■ **PROVIDED DATA**
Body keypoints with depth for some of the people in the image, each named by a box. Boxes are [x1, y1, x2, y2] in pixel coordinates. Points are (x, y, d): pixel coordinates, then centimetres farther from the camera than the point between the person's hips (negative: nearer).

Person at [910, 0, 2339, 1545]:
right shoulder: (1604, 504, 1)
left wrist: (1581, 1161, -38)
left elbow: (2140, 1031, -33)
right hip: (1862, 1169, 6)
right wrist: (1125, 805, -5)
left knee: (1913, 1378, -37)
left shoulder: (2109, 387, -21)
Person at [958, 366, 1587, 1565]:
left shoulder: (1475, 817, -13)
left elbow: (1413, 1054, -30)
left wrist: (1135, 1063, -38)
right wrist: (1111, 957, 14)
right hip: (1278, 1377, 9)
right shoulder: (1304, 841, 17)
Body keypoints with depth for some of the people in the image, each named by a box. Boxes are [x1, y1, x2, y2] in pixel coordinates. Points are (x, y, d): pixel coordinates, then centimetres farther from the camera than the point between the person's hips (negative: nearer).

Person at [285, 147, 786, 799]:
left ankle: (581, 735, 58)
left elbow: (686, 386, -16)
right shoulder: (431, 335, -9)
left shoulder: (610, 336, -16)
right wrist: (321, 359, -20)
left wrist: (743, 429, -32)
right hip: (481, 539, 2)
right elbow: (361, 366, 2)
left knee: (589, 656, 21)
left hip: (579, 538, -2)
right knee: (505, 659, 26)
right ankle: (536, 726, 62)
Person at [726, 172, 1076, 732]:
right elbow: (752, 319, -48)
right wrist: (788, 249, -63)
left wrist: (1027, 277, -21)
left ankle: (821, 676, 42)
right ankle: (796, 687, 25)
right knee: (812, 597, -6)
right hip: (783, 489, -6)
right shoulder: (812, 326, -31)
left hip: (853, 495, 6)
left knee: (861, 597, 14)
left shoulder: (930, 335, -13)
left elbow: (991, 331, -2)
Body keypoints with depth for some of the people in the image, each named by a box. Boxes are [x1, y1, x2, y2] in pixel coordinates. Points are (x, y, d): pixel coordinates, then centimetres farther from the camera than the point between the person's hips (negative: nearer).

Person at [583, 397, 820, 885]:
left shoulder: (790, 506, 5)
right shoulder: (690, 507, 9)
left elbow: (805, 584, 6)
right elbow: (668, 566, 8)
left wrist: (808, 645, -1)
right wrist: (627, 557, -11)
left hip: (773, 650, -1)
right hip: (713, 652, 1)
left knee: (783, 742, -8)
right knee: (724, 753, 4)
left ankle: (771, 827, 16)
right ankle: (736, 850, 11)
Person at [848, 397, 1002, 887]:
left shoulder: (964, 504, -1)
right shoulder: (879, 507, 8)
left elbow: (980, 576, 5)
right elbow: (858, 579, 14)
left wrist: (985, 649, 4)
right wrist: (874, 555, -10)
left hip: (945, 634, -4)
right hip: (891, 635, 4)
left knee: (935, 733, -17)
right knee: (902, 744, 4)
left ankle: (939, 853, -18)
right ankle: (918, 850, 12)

■ **EXERCISE INSTRUCTIONS**
Print the whole listing above exactly, please.

■ **OUTPUT FOR THIS EXERCISE**
Body keypoints with depth for some of the people in the image, each named by a box. Boxes are [x1, y1, x2, y2] in pixel coordinates. Points are (x, y, d): pixel coordinates, then centimetres farther from the camera than the point between the person's hips (negative: nearer).

Person at [910, 0, 2339, 1545]:
right shoulder: (1604, 504, 1)
left wrist: (1581, 1161, -38)
left elbow: (2140, 1031, -33)
right hip: (1862, 1169, 6)
right wrist: (1125, 805, -5)
left knee: (1913, 1378, -37)
left shoulder: (2109, 387, -21)
Person at [958, 366, 1587, 1565]:
left shoulder: (1475, 817, -13)
left elbow: (1413, 1054, -30)
left wrist: (1135, 1063, -38)
right wrist: (1111, 957, 14)
right hip: (1278, 1377, 9)
right shoulder: (1304, 841, 17)
Body keypoints with depth for some of the people in the image, each named by a box. Boxes are [x1, y1, x2, y2] in pixel coordinates. Points are (x, y, d): pixel coordinates, then centimetres farther from the camera than the point between the person's hips (negative: nearer).

Person at [285, 147, 786, 799]:
left ankle: (581, 735, 58)
left elbow: (686, 386, -16)
right shoulder: (431, 335, -9)
left shoulder: (610, 336, -16)
right wrist: (321, 359, -20)
left wrist: (743, 429, -32)
right hip: (481, 539, 2)
right elbow: (361, 366, 2)
left knee: (589, 656, 21)
left hip: (579, 538, -2)
right knee: (505, 659, 26)
right ankle: (536, 726, 62)
Person at [726, 172, 1076, 732]:
right elbow: (752, 319, -48)
right wrist: (788, 249, -63)
left wrist: (1027, 277, -21)
left ankle: (821, 676, 42)
right ankle: (796, 687, 25)
right knee: (812, 597, -6)
right hip: (783, 489, -6)
right shoulder: (812, 326, -31)
left hip: (853, 495, 6)
left knee: (861, 597, 14)
left shoulder: (930, 335, -13)
left elbow: (991, 331, -2)
Body keypoints with depth for some of the people in the image, each named by a box. Boxes are [x1, y1, x2, y2] in pixel coordinates. Points are (x, y, d): pixel coordinates, then centimetres farther from the camera than the point between the person's hips (negative: nearer).

Person at [583, 397, 820, 885]:
left shoulder: (790, 506, 5)
right shoulder: (690, 507, 9)
left elbow: (805, 584, 6)
right elbow: (668, 566, 8)
left wrist: (808, 645, -1)
right wrist: (627, 557, -11)
left hip: (773, 650, -1)
right hip: (713, 652, 1)
left knee: (783, 742, -8)
right knee: (724, 753, 4)
left ankle: (771, 827, 16)
right ankle: (736, 850, 11)
Person at [848, 397, 1002, 887]:
left shoulder: (964, 504, -1)
right shoulder: (879, 507, 8)
left elbow: (980, 576, 5)
right elbow: (858, 579, 14)
left wrist: (985, 649, 4)
right wrist: (874, 555, -10)
left hip: (945, 634, -4)
right hip: (891, 635, 4)
left knee: (935, 733, -17)
right knee: (902, 744, 4)
left ankle: (939, 853, -18)
right ankle: (918, 850, 12)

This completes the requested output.